With B.C.’s mountainous terrain, old-growth forests maintain and protect the watersheds that supply many communities’ drinking water.
A recent study in the Canadian Journal of Forest Research that analysed how the intrinsic biases and weaknesses in how B.C.’s remaining old growth are assessed confirms provincial government claims that about one-quarter of our forests are old-growth.
However, the analyses also reveal that most of the area so designated actually comprises low-productivity forests, such as subalpine and bog forests. Less than one per cent is highly productive, complex old-growth, growing large trees.
This means that under the current assessment approach used, low-productivity ecosystems are overrepresented in protected forest, and B.C. has even less big-tree old-growth than we thought.
Successive governments since the Clayoquot protests have abdicated responsibility to future generations when they minimized our forests’ nontimber values in favour of fuelling jobs that relied on harvesting old forests and would, eventually, be running on empty for lack of remaining old forests. Last year, the current government committed to implementing all of the recommendations of the 2020 Old Growth Strategic Review. It’s a good sign, albeit much too long in coming.

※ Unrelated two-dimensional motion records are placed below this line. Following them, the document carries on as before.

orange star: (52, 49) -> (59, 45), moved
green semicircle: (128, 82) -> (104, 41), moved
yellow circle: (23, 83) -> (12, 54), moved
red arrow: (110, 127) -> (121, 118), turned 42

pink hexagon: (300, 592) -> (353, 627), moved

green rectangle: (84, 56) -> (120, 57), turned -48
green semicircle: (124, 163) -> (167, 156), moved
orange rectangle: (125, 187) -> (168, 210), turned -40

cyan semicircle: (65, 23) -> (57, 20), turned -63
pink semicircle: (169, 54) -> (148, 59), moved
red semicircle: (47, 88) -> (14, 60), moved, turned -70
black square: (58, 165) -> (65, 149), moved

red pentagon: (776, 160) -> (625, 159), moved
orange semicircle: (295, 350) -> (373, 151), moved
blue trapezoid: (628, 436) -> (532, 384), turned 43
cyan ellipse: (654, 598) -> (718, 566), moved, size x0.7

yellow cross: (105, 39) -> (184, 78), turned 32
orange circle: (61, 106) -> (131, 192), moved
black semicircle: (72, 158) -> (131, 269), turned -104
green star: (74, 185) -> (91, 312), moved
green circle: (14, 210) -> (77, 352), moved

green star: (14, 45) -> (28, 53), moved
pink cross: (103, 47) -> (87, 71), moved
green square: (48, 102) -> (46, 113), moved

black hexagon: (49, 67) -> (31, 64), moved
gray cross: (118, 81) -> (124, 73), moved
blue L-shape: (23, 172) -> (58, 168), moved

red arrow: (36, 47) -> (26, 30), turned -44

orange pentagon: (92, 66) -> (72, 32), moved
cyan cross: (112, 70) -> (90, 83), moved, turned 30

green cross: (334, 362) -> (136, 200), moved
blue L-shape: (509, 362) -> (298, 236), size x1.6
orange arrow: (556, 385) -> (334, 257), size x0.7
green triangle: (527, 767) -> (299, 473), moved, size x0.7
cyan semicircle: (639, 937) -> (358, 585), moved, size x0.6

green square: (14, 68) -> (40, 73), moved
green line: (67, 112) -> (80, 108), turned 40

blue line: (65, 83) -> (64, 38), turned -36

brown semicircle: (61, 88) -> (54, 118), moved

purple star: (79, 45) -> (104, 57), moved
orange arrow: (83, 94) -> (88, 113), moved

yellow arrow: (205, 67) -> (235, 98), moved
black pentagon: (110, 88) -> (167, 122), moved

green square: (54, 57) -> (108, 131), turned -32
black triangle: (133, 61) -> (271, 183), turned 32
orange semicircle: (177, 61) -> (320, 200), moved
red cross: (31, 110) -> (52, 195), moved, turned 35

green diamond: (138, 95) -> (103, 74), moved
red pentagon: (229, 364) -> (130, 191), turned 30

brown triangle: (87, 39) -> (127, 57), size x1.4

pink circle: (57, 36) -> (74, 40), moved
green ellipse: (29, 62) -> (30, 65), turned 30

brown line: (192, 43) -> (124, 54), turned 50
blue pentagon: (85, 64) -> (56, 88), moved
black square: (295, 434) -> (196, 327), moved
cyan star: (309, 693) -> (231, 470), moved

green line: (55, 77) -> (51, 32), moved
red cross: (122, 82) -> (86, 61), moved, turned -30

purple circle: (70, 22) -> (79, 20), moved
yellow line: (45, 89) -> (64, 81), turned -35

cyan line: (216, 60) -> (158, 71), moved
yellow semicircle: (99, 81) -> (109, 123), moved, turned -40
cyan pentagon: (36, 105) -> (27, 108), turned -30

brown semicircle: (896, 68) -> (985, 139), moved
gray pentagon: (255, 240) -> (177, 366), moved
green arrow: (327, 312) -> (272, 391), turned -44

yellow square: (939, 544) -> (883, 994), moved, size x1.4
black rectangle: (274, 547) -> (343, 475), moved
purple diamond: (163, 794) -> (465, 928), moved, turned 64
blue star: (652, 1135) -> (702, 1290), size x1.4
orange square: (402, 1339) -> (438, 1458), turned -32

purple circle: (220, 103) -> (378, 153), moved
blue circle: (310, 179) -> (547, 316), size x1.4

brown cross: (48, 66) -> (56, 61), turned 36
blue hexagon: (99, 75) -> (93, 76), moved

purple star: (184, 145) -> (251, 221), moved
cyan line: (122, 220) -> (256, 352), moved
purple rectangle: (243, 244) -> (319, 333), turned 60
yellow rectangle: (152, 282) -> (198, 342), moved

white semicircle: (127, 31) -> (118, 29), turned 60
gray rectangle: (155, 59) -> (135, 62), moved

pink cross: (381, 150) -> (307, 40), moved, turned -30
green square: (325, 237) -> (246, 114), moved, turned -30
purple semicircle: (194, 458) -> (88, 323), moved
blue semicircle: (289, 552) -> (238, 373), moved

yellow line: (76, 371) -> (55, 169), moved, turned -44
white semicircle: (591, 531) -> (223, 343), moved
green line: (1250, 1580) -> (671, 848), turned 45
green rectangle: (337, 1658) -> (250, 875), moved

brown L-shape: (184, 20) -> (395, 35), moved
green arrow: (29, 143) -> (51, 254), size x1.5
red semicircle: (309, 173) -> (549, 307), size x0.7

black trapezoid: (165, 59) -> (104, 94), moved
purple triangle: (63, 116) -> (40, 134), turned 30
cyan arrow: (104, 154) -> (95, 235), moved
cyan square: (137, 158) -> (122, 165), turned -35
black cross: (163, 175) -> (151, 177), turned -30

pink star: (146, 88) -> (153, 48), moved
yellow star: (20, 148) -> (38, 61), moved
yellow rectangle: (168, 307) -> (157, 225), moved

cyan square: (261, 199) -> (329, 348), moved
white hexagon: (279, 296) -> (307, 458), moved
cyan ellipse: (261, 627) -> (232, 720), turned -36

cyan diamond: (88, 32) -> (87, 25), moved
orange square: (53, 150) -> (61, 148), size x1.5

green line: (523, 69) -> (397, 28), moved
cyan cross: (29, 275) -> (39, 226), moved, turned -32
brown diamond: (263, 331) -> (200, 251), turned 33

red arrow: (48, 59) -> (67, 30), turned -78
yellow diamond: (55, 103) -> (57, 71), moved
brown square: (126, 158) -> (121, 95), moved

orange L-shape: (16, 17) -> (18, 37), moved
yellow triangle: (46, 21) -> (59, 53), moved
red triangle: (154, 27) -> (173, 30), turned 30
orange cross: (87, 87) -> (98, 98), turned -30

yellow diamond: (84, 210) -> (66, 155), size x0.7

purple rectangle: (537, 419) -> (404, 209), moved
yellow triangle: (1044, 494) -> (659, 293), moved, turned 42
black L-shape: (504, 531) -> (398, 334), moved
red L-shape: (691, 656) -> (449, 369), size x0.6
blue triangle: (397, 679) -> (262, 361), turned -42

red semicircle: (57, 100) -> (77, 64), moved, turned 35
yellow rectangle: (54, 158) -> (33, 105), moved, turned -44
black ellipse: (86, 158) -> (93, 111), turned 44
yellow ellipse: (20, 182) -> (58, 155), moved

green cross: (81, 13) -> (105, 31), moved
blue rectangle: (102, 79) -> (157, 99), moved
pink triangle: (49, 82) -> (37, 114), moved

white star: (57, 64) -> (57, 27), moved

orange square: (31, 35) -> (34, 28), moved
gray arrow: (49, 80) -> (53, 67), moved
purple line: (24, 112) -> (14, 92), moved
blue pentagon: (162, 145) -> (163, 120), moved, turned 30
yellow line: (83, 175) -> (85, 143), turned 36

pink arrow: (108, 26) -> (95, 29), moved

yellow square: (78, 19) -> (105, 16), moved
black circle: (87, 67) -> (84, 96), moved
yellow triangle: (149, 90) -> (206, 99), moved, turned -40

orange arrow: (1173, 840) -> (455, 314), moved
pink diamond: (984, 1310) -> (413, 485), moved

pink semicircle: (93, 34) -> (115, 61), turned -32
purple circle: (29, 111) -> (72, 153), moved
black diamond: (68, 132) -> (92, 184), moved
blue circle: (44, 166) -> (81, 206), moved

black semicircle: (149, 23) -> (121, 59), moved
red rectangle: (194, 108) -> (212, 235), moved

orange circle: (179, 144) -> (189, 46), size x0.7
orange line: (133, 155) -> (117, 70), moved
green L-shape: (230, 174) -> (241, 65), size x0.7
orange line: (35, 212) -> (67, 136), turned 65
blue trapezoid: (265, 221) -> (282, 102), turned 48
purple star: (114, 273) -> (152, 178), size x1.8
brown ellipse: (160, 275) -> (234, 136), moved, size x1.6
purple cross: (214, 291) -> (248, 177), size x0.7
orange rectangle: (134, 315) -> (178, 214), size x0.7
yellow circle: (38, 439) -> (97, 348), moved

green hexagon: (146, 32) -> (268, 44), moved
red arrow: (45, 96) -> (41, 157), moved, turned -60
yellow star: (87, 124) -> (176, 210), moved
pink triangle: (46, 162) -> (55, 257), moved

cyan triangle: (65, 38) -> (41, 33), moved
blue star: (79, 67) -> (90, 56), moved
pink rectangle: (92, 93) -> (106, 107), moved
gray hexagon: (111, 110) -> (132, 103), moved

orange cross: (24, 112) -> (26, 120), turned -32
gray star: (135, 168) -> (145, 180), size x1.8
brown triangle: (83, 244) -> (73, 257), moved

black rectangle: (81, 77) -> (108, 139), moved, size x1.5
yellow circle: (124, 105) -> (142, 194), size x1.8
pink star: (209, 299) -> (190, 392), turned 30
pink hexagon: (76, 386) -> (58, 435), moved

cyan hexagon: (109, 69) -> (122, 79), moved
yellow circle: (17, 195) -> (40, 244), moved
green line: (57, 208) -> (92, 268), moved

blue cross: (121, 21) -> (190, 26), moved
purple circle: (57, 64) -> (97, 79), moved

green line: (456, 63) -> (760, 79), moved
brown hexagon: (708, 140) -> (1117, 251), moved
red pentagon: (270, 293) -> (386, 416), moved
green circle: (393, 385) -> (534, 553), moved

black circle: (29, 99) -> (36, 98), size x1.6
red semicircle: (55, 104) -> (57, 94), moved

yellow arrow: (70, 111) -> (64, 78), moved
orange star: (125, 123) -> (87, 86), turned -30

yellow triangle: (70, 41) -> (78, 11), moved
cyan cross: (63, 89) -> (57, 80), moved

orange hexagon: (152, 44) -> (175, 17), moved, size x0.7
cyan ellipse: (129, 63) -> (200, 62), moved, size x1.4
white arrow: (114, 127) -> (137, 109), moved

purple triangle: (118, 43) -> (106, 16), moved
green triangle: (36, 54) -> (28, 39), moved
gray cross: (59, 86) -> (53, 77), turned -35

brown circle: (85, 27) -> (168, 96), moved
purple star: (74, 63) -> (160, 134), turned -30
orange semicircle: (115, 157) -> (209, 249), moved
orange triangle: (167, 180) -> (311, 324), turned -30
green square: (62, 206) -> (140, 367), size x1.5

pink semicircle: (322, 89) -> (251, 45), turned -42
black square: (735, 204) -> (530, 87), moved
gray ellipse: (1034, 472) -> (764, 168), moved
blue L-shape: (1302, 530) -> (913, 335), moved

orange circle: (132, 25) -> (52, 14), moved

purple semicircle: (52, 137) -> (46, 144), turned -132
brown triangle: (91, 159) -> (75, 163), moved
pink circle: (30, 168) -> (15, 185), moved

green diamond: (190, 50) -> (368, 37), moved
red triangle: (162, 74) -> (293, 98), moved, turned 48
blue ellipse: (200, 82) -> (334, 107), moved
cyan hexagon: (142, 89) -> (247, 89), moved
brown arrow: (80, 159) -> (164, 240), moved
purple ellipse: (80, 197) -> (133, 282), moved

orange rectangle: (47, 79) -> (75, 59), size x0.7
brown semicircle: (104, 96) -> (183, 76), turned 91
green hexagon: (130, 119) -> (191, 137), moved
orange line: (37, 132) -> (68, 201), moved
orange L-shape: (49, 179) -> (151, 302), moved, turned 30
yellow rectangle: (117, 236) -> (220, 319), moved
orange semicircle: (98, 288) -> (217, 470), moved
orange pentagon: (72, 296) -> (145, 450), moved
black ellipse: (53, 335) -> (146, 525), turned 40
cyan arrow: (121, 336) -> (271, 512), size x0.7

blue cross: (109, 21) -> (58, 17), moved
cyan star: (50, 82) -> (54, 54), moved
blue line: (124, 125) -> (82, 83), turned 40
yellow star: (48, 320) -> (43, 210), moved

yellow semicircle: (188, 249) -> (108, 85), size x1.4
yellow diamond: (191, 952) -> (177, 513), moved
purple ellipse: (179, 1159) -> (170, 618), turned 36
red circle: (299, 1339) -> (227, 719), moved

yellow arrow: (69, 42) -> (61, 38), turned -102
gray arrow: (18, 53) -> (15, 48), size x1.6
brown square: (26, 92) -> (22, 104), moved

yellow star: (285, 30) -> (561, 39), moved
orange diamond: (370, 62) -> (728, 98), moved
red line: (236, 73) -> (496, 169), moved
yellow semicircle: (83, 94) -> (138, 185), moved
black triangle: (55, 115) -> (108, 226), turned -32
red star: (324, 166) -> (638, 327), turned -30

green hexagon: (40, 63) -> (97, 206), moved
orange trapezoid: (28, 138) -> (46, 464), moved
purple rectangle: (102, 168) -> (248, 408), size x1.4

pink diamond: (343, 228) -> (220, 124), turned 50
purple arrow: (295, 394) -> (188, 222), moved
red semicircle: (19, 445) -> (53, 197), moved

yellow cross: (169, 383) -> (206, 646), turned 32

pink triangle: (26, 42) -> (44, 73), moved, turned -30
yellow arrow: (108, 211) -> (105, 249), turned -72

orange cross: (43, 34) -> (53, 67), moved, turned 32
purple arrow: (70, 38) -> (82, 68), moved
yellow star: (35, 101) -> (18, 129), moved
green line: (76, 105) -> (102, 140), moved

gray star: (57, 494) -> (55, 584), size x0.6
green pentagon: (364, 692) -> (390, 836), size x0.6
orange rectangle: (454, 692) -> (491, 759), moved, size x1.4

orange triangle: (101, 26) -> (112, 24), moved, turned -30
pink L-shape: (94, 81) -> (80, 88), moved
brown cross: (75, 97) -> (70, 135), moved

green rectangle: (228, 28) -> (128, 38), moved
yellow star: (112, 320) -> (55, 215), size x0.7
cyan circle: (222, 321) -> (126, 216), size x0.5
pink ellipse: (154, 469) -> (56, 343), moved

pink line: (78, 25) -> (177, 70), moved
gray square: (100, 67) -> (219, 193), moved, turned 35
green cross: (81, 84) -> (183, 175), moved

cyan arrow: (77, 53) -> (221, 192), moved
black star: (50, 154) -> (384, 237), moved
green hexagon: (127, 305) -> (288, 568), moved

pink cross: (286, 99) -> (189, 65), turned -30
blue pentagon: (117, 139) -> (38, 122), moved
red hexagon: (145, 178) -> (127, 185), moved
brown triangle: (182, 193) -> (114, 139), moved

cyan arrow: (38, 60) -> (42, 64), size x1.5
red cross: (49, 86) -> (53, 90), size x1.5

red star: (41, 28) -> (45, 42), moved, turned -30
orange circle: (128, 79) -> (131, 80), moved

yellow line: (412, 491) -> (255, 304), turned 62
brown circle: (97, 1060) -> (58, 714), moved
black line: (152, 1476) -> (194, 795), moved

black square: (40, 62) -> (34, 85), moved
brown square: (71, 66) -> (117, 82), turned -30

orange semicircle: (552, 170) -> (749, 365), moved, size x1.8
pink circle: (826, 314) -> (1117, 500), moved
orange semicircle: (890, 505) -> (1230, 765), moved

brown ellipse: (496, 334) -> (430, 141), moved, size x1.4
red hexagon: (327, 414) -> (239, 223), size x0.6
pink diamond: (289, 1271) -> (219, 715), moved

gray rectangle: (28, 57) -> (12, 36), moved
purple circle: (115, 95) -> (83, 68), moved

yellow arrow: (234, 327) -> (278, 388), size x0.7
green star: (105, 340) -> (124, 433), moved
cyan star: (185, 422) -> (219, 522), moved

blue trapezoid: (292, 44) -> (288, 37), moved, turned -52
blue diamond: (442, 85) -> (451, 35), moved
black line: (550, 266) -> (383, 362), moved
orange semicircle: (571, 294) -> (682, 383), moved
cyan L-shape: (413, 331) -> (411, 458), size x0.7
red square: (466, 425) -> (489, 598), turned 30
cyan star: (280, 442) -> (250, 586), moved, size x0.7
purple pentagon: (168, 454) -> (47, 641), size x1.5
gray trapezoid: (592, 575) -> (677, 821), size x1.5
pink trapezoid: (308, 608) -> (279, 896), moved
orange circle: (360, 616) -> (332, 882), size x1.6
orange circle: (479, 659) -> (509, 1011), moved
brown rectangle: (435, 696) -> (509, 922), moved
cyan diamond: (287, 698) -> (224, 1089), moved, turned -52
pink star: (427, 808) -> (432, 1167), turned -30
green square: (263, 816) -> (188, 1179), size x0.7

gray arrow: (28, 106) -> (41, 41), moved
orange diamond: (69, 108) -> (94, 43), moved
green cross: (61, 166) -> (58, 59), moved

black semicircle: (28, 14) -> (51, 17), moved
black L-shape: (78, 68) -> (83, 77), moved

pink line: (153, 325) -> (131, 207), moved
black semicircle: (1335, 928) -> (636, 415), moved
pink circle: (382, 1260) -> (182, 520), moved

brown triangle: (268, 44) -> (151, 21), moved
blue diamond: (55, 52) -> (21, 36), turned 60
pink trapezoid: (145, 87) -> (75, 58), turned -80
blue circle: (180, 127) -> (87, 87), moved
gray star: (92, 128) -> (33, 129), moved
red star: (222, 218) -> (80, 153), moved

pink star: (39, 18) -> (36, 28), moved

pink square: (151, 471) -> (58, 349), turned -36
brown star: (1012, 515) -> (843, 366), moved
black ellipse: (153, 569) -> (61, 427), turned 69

But a commitment is nothing without plans, adequate funding and an implementation timeline — all of which we’re still waiting for.
And as we wait, the cutting continues.
Human time is grossly mismatched with forest time. If we plant a sapling today, it’ll be our seven-times-great grandkids who will see it when it is “old,” 150 years from now.
The dis-synchronicity between forest and election cycles is an order several magnitudes greater. The four-year election term limits vision to the short term. Whatever choices are made today, some other government — possibly even one made up of today’s Opposition — will have to deal with the consequences.
As will we. And our kids. And our seven-times-great grandkids.